Our children are bombarded by the world daily. They hear false messages, they are made to think their value is based on what they do or don’t do, their self-image is often created from fashion magazines and pop culture. To be a kid or a teenager today is so hard.
When our children are with us, they should feel loved and accepted simply for being themselves, based on nothing they do or don’t do, how they look or don’t look. They need our love. The world will not love them like we do. We can grow strong, confident children by pouring our love into them. Pouring our hearts into their hearts.
We can tell them repeatedly, “I love you no matter what. No matter what you do, my love for you doesn’t change.” We can model to them the love Christ has for us. Unconditional love. Start a tradition of letting the last words from your mouth every night be, “I love you no matter what.”
When our kids have the opportunity to hear someone other than their parents speaking their praises, it can make a big impact. How many of you had an influential teacher in your life? Teachers spend more hours of the day with our children than we do oftentimes. When a teacher is able to point out a strength in a child, it has the ability to encourage that child to try much harder in that area.

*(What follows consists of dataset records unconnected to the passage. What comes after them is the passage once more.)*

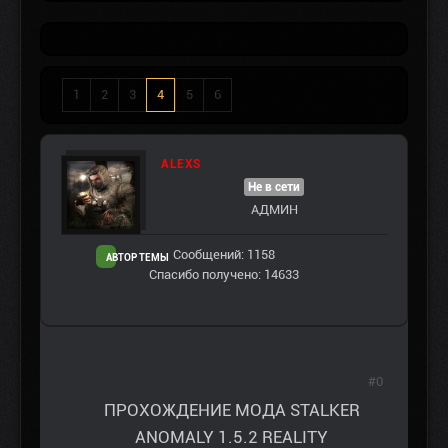
1
2
3
4
5
6
ALEXS
Не в сети
АДМИН
Сообщений: 1158
АВТОР ТЕМЫ
Спасибо получено: 14633
#0
ПРОХОЖДЕНИЕ МОДА STALKER
ANOMALY 1.5.2 REALITY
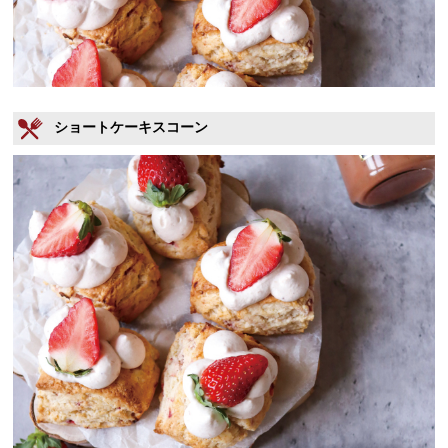
ショートケーキスコーン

Our school year wrapped up a couple of weeks ago. Awards Day left my husband and I in tears as we listened to the teachers speak about each of the children they were able to influence. Our older two boys were completing kindergarten and second grade. As we listened to the awards each of them received, and the words spoken about them, we were unable to hold back our tears. They said things about our boys that we thought only we had seen in them. Of course, we recorded each of them receiving their awards, and I have replayed them at least 10 times. Each time wondering if it penetrated the hearts of my boys like it did mine. Did they hear what others noticed about them? Did they understand that the good was noticed and it did matter. Did they hear?
The words spoken about them were so special I wanted them to be remembered forever. I wanted the boys to have access to those words anytime they needed a little bit of encouragement. So I spent one evening playing back the awards over and over in order to write down the speeches exactly as they were delivered. I printed them onto cardstock and gave them to the boys. I have a special binder for each child to hold special letters and cards they have received.
Have you captured a memory or a moment in time that you want to write down as a reminder? Maybe it wasn’t an award, but another parent commenting on a character trait they observed. What if we wrote down these compliments and stored them in a journal for our kids? They could flip through them whenever they needed to be encouraged. We can take these special moments and preserve them for our children.
We all need to be affirmed. Though we want our children to be humble, we also want to provide encouraging reminders of the good they hold inside them. We can love them, we can affirm them, we can preserve other’s affirmations for them, and we can pray, pray, pray.
We can pray that the positive traits that are being recognized will continue to develop and mature. Then we can watch God’s workmanship as He molds and shapes our children.